WHAT YOU WILL DO:
The lines below from the one with "614 452 2359" up to and including the one with "433 369 52594" are what you should set down, exactly and without pictures.

———

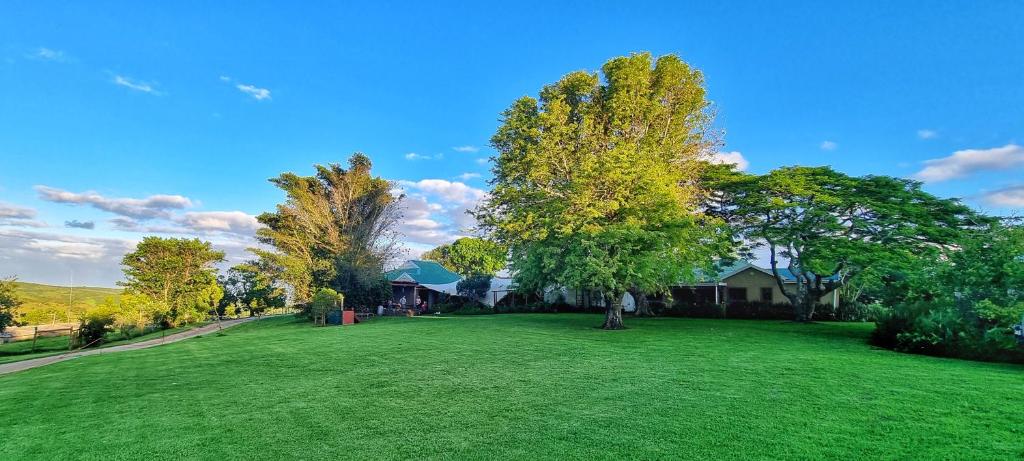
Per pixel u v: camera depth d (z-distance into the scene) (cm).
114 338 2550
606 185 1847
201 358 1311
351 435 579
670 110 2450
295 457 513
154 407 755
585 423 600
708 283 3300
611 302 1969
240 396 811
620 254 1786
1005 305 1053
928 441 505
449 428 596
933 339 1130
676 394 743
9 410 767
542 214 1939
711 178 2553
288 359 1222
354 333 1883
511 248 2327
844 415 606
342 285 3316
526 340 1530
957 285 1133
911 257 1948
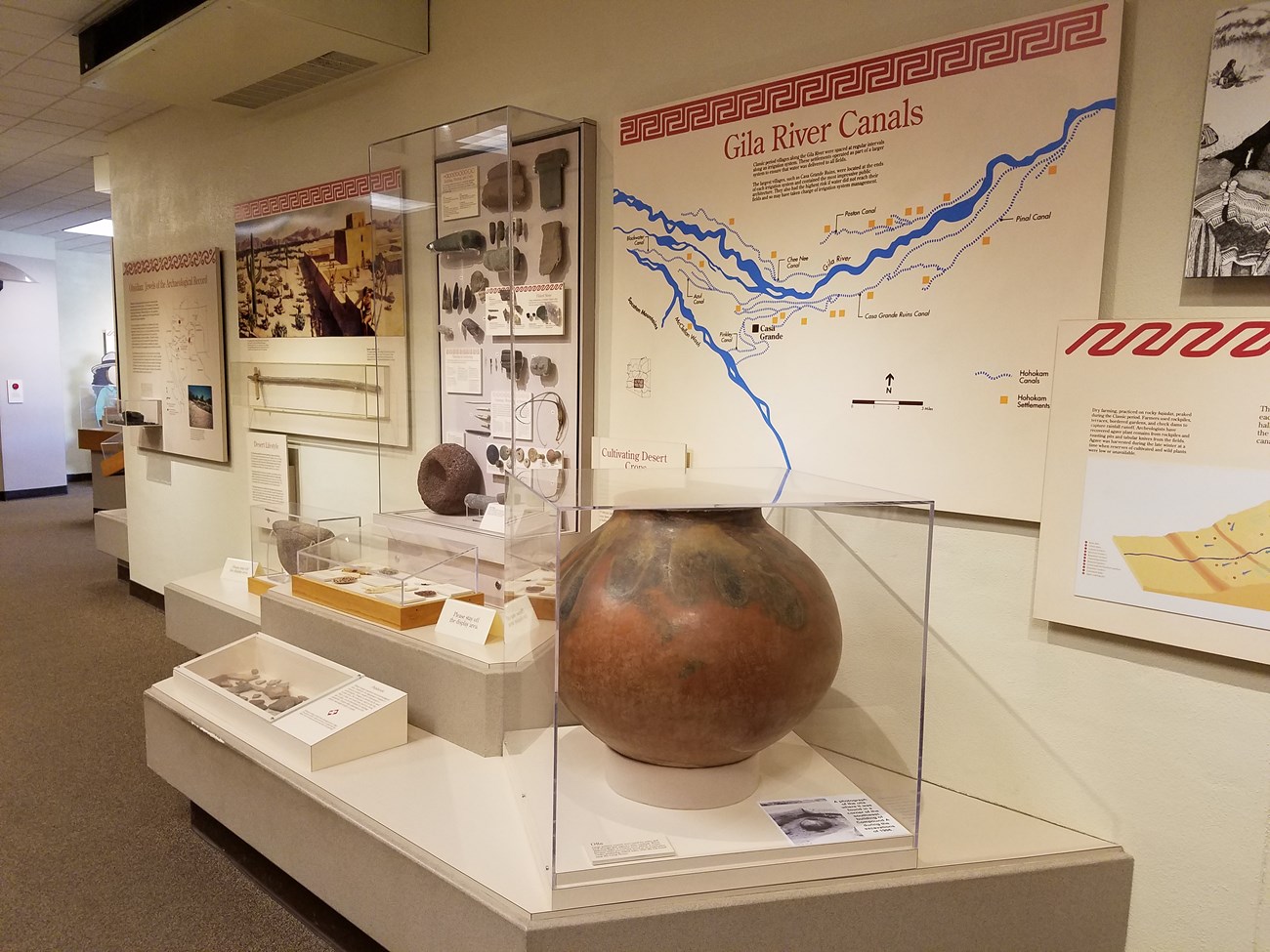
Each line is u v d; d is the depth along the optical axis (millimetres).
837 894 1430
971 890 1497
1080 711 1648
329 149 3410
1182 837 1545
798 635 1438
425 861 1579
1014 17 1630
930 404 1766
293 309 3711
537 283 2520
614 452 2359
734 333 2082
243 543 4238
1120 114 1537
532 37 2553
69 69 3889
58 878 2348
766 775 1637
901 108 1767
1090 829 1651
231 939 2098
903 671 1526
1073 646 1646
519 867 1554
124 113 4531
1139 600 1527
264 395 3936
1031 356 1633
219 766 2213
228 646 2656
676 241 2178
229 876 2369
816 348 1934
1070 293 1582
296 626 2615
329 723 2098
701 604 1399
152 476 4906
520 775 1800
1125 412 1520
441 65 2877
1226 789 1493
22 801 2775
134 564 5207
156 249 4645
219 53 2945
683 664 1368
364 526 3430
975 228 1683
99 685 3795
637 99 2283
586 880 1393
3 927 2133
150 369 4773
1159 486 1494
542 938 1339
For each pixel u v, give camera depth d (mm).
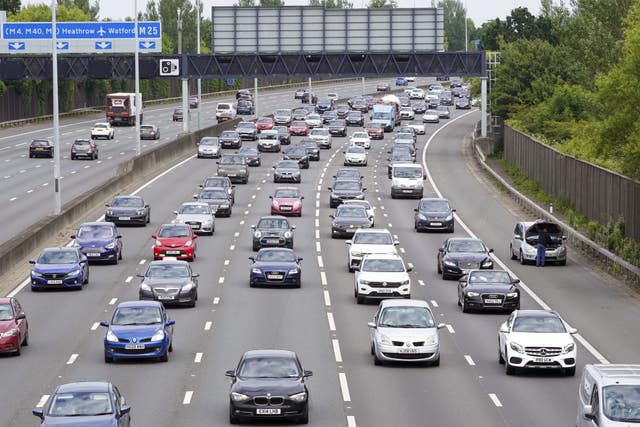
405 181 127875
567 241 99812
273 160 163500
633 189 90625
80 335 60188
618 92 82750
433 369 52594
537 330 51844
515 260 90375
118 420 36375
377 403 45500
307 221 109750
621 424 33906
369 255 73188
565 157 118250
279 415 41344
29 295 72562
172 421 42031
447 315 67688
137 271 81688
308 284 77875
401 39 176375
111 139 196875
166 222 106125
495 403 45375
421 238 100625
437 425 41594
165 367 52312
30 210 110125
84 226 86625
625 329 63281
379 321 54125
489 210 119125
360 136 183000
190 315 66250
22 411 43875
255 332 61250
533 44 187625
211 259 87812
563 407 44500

———

RESULT OF THE EXERCISE:
614 452 2359
734 333 2082
243 543 4238
1120 114 1537
532 37 2553
69 69 3889
58 878 2348
766 775 1637
901 108 1767
1090 829 1651
231 939 2098
903 671 1526
1073 646 1646
519 867 1554
124 113 4531
1139 600 1527
264 395 3936
1031 356 1633
219 766 2213
228 646 2656
676 241 2178
229 876 2369
816 348 1934
1070 293 1582
296 626 2615
329 723 2098
701 604 1399
152 476 4906
520 775 1800
1125 412 1520
441 65 2877
1226 789 1493
22 801 2775
134 564 5207
156 249 4645
219 53 2945
683 664 1368
364 526 3430
975 228 1683
99 685 3795
637 99 2283
586 880 1393
3 927 2133
150 369 4773
1159 486 1494
542 938 1339
For each pixel u v, give camera depth d (mm).
405 181 127875
567 241 99812
273 160 163500
633 189 90625
80 335 60188
618 92 82750
433 369 52594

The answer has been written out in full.